Stored data
# # # #
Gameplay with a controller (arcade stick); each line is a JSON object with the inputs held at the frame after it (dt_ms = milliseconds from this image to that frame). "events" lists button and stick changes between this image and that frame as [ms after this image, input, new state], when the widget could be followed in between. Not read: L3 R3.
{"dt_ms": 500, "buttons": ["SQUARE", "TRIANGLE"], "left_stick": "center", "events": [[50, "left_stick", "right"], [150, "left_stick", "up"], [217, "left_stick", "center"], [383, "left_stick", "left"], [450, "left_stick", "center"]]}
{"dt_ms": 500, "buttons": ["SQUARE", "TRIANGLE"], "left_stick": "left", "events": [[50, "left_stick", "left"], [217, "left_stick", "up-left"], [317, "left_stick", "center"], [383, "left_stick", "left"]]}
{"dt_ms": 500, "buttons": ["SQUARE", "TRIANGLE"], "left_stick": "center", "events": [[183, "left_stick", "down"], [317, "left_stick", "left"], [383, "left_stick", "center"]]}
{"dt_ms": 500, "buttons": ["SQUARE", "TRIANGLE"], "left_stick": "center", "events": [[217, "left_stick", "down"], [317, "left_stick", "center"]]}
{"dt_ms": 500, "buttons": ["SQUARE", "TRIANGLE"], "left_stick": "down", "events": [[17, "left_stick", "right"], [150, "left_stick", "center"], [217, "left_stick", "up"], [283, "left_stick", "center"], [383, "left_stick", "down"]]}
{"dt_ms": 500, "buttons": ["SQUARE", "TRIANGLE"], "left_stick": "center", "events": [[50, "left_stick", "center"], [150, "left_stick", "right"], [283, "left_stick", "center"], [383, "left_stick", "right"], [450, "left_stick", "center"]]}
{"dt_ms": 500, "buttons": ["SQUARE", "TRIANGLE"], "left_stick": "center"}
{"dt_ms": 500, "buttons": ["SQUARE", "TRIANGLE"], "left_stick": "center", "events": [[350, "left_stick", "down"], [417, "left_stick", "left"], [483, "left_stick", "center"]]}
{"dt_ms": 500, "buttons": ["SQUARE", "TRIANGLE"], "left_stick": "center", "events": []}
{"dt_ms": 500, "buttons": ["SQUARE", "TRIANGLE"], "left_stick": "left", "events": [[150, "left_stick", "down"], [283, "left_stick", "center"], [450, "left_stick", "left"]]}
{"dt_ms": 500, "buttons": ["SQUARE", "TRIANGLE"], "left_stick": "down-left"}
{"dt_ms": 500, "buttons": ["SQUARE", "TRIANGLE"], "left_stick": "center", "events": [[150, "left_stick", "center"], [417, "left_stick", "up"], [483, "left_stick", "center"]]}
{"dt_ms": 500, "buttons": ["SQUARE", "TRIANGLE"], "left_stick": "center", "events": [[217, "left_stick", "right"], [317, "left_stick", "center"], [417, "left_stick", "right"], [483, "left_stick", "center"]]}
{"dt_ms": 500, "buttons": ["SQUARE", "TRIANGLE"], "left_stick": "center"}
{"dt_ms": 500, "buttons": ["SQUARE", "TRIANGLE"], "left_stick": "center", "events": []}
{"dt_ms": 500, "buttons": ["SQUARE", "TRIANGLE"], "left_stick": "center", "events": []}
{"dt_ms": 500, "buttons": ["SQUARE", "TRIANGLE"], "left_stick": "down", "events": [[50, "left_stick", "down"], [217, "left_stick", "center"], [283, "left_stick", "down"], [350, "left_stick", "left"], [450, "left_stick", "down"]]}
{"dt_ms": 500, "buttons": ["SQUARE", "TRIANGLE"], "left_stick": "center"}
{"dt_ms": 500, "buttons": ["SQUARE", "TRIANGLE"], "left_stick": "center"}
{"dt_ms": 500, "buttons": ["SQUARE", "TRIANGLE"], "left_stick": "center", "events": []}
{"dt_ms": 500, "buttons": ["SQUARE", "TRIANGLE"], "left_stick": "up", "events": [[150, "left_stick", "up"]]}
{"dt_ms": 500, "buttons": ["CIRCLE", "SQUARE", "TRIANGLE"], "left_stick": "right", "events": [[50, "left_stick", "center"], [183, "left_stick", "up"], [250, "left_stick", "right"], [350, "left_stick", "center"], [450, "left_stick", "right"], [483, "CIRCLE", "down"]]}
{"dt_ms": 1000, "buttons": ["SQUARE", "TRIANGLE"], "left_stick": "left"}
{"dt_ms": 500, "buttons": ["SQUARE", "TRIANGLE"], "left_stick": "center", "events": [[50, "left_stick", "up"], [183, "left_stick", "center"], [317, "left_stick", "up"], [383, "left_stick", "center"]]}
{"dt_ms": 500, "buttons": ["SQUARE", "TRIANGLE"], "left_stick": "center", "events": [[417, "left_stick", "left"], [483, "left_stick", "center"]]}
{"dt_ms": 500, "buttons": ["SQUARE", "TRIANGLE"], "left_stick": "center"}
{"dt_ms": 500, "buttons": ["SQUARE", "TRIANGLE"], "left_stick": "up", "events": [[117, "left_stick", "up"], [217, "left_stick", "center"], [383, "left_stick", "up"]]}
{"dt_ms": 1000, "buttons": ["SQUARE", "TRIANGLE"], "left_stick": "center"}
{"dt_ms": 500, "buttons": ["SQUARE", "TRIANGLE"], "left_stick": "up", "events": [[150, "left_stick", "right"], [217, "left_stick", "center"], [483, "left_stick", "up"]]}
# # # #
**To do**
Filter the entries and copy out every line with the word "down".

**Written answer**
{"dt_ms": 500, "buttons": ["SQUARE", "TRIANGLE"], "left_stick": "center", "events": [[183, "left_stick", "down"], [317, "left_stick", "left"], [383, "left_stick", "center"]]}
{"dt_ms": 500, "buttons": ["SQUARE", "TRIANGLE"], "left_stick": "center", "events": [[217, "left_stick", "down"], [317, "left_stick", "center"]]}
{"dt_ms": 500, "buttons": ["SQUARE", "TRIANGLE"], "left_stick": "down", "events": [[17, "left_stick", "right"], [150, "left_stick", "center"], [217, "left_stick", "up"], [283, "left_stick", "center"], [383, "left_stick", "down"]]}
{"dt_ms": 500, "buttons": ["SQUARE", "TRIANGLE"], "left_stick": "center", "events": [[350, "left_stick", "down"], [417, "left_stick", "left"], [483, "left_stick", "center"]]}
{"dt_ms": 500, "buttons": ["SQUARE", "TRIANGLE"], "left_stick": "left", "events": [[150, "left_stick", "down"], [283, "left_stick", "center"], [450, "left_stick", "left"]]}
{"dt_ms": 500, "buttons": ["SQUARE", "TRIANGLE"], "left_stick": "down-left"}
{"dt_ms": 500, "buttons": ["SQUARE", "TRIANGLE"], "left_stick": "down", "events": [[50, "left_stick", "down"], [217, "left_stick", "center"], [283, "left_stick", "down"], [350, "left_stick", "left"], [450, "left_stick", "down"]]}
{"dt_ms": 500, "buttons": ["CIRCLE", "SQUARE", "TRIANGLE"], "left_stick": "right", "events": [[50, "left_stick", "center"], [183, "left_stick", "up"], [250, "left_stick", "right"], [350, "left_stick", "center"], [450, "left_stick", "right"], [483, "CIRCLE", "down"]]}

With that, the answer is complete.